No dia do meu regresso, no longo caminho para Guarulhos, enquanto o taxista me dizia que Haddad tinha sido um grande prefeito de São Paulo, telefonou-me Geraldo Campos, professor universitário, que me relata a invasão da universidade pela polícia para retirar a propaganda eleitoral do PT, e a tentativa de prisão de um professor (denunciado por um aluno), por ter explicado o que era o fascismo, mesmo sem mencionar Bolsonaro. Para Geraldo, tal é sinistro presságio dos tempos que aí vêm.

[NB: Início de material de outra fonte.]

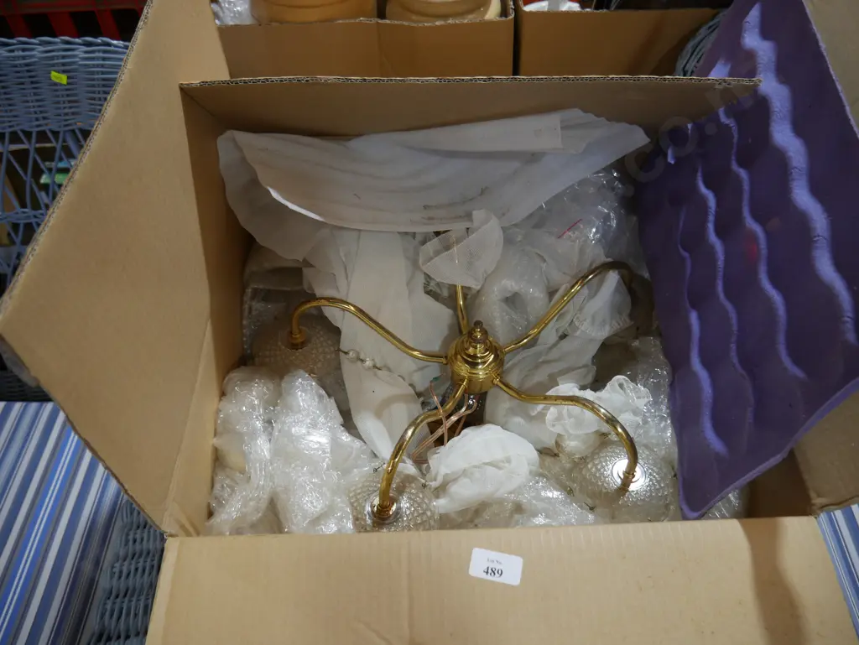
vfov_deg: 49.8
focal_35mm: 28
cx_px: 430
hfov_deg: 63.4
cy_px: 322
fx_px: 695
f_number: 3.5
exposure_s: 1/60
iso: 200
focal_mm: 14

Contei-lhe o que me tinha dito Pedro Dallari, presidente da Comissão da Verdade: que a ameaça aos direitos humanos era real, mas que o Brasil não cairia facilmente no iliberalismo, pois qualquer violação da Constituição enfrentaria a séria oposição das instituições do Estado de direito (nomeadamente do judicial) e da sociedade civil.

A consciência de que pesa uma ameaça grave sobre todos, nomeadamente os intelectuais humanistas, é angústia comum a todos com quem falei. Portugal é para muitos país refúgio, ilha de democracia e de direitos numa Europa minada pelo mesmo mal que o Brasil: de nós, esperam solidariedade.

Como disse Milton Hatoum, recorrendo a Grande Sertão: Veredas, obra-prima de Guimarães Rosa: “Todo o caminho da gente é resvaloso… tenho medo? Não. Estou dando batalha.”